Time-traveling computer

Item #: SCP-XXXX

Object Class: Safe

Special Containment Procedures:

SCP-XXXX is held in a storage containment facility on the premises of Site-12.

Due to the foundation’s knowledge that the object provides a non-immediate threat, its observational period lasts approximately 4 hours every 6 months, and includes a technical inspection of the object’s functionality.

Only those with a certified license can inspect and come in contact with the object.

Every two years, those at the foundation with certified blank licenses will collaborate together to investigate the object and to further current research.

Description:

SCP-XXXX is an IBM branded PC 300GL model personal computer, operating under the Windows 95 operating system (as produced by the Microsoft Corporation).

It evidently contains an ability to correspond with and perceive time from 1997-2002, with each individual year displayed in a selection menu upon startup. Once a year is selected, the user can define an exact date and time within that calendar year, and use the world wide web to directly perceive time as it linearly passes.

Considering that the architecture of this process does not mimic modern advanced simulations in any way, and there is no hardware or software based indications of a simulation encoded in the device, the current consensus is that the computer can access an alternate timeline. This theory is evidenced by news stories displayed on the computer, which include foreign and sometimes anachronistic details in almost all stories. For instance, the signage of The Good Friday Agreement between Ireland and the United Kingdom in 1998 was, according to CNN’s website on this machine, delayed by two months.

Although these deviations occur, this timeline still roughly falls in line with our own, suggesting that some force is causing these events to remain on course. This could have further implications for our entire understanding of how alternate timelines operate.
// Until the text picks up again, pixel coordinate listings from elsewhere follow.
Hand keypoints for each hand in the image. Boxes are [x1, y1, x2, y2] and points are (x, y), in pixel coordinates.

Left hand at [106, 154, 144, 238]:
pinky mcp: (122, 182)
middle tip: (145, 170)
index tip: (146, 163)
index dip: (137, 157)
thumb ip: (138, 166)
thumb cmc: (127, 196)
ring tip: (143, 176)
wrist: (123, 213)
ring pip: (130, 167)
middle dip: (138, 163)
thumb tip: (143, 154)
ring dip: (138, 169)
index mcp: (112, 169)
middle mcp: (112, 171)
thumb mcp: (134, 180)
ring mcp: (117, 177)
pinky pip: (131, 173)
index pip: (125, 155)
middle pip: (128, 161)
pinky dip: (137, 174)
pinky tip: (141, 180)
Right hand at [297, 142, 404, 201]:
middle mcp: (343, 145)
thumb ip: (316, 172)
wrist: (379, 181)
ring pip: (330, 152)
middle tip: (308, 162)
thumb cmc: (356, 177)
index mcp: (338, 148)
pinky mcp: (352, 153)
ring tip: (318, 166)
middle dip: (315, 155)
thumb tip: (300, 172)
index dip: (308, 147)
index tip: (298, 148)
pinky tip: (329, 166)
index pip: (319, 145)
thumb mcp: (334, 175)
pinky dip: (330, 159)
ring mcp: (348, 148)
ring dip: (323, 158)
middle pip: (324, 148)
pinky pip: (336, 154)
Current studies have tried to locate the exact origin of how the past is accessible in this machine, but certified blanks have still not concluded whether this phenomenon is software or hardware based.

History:

The origin of this PC can be traced back to Nathaniel Hartwell, a computer engineer who was employed by IBM at their headquarters in Armonk, New York from 1991 until 2004. Hartwell was specifically employed as a computer research scientist, mainly due to his experience with LG from 1986-1991, shortly after graduating with a Phd. from UC Irvine in 1984, and was an integral employee during the company’s waning success in the early 1990s.
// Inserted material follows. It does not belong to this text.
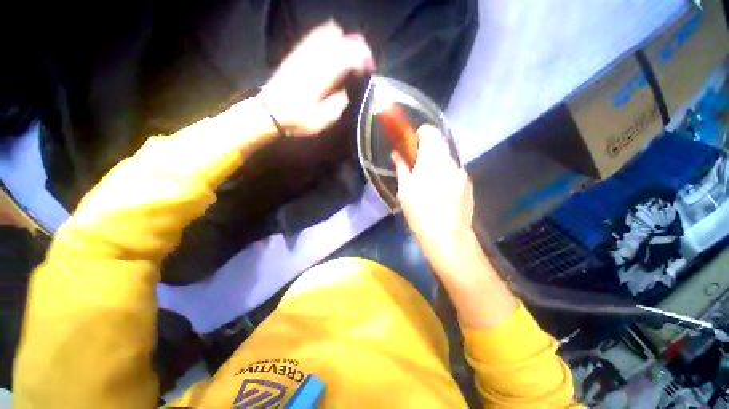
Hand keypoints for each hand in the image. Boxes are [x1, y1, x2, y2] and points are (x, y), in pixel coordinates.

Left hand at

In 2004, Hartwell was fired from his position as ‘Lead Research Specialist’, from what he claims were “ideological differences”-(from his website created shortly after his extermination).

His website also includes a blog-post response that foundation members believe might refer to SCP-XXXX:

7/7/2006

User ’Titor01’:
“What have you been working on recently?”
Admin:
“I’m currently developing a technology that is based on a process discovered by
IBM in the late 1970s. In my 13 years at the company, I became very familiar with
this process, so much so that I’m able to recreate it at my home, which is my
current project. I can’t share much, because I don’t want to put myself at legal
peril with the corporation, but it’s safe to say that this project is larger and more
complex than anything I’ve ever worked on in my 30 or so years as a computer
Scientist.”

This post was the last one he made before his suicide on October 12th, 2006. After his death, IBM claimed that he was using their intellectual property for personal gain, and after a lengthy court battle with the corporation and Hartwell’s family, his family was forced to overturn over 2000 documents and $47,000 in hardware and software assets to the company.

Through the means and identification abilities of the foundation, they successfully intercepted the computer and immediately began studying it shortly after it was placed in IBM’s possession.